# FLASH: Australia's new F88SA2 Upgrade w/M203PI fitted - Pics



## 1feral1 (9 Oct 2009)

For my EME 'armourer' brethern (and gunnuts at large  ;D ).

Firstly, I am NOT a lover of the AUG, and IMHO the Australian over-engineered version, but I have carried this rifle (F88SA1 Carbine) in peace and on operations in Iraq. I thought I'd pass on some generic info about this latest Aussie developed weapons system, as many are curious about it, and this version is news (for now).

The new Thales F88 (AUG 'Austeyr') Special A2 with the fitting of the US M203PI 40mm GLA. For the characteristcs of both weapons systems, heaps of public information can be found on google, or through Janes.

This rifle will fast replace the older green/black F88's w/508mm bbls. According to the Army rag, the Army publically claims there are several thousand in the system now, and these have been in theatre in the MEAO and other areas for some time.

For more public detailed information one can also google it and find more details on the A2 if they like. The new rifle is however interim with the Thales A3 coming out in 18-20 months from now, with versions for marksman and grenadier, etc.

What is this new rifle? To sum up, its a khaki coloured F88, designed to visually minimize weapons signature. An new 'ergo' designed outer casing for the 1.5x optics has been put forward (same style Aussie retical - differs from the original a la 1977 AUG donut), with a picatinny rail on top, an extended standard picatinny rail w/another sling swivel ( for 3 point slings etc) has also been incorperated. Also on the RH side a new torch adapter has been implemented and the NAD mount has been moved further to teh rear of the rifle.

Enjoy the pics.

OWDU 

1. The flash suppressor, foregrip, and bayonet boss have been removed.

2. Bare barrel, awaitng interbar instalation.

3. Installing interbar and tightening retaining nut


----------



## 1feral1 (9 Oct 2009)

More.

1. Applying some locktite to the flash suppressor threads on the barrel

2. Fitting of the flash suppressor


----------



## 1feral1 (9 Oct 2009)

The rifle mounted w/GLA

This is a configured LH weapon, and this can be converted to RH if desired by changing the bolt and gauging HS. Overall an easy job, and one of the advantages to this modular weapon system.


----------



## 1feral1 (9 Oct 2009)

A view of the torch/NAD assembly bracket

A view of the interbar and gas regulator.

Hope you enjoyed the pics.

Regards,

OWDU


----------



## 1feral1 (9 Oct 2009)

For reference, here is the F88SA1 with M203PI.

Regards,

OWDU


----------

▸ Dataset excerpt
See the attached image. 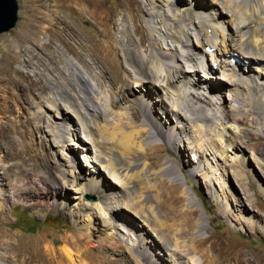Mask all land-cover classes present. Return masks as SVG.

▸ Goal
Please reproduce the part of the forum thread starting at "What is this" and ending at "Enjoy the pics.", swapping "torch adapter" for "flashlight adapter".

▸ Exercise response
What is this new rifle? To sum up, its a khaki coloured F88, designed to visually minimize weapons signature. An new 'ergo' designed outer casing for the 1.5x optics has been put forward (same style Aussie retical - differs from the original a la 1977 AUG donut), with a picatinny rail on top, an extended standard picatinny rail w/another sling swivel ( for 3 point slings etc) has also been incorperated. Also on the RH side a new flashlight adapter has been implemented and the NAD mount has been moved further to teh rear of the rifle.

Enjoy the pics.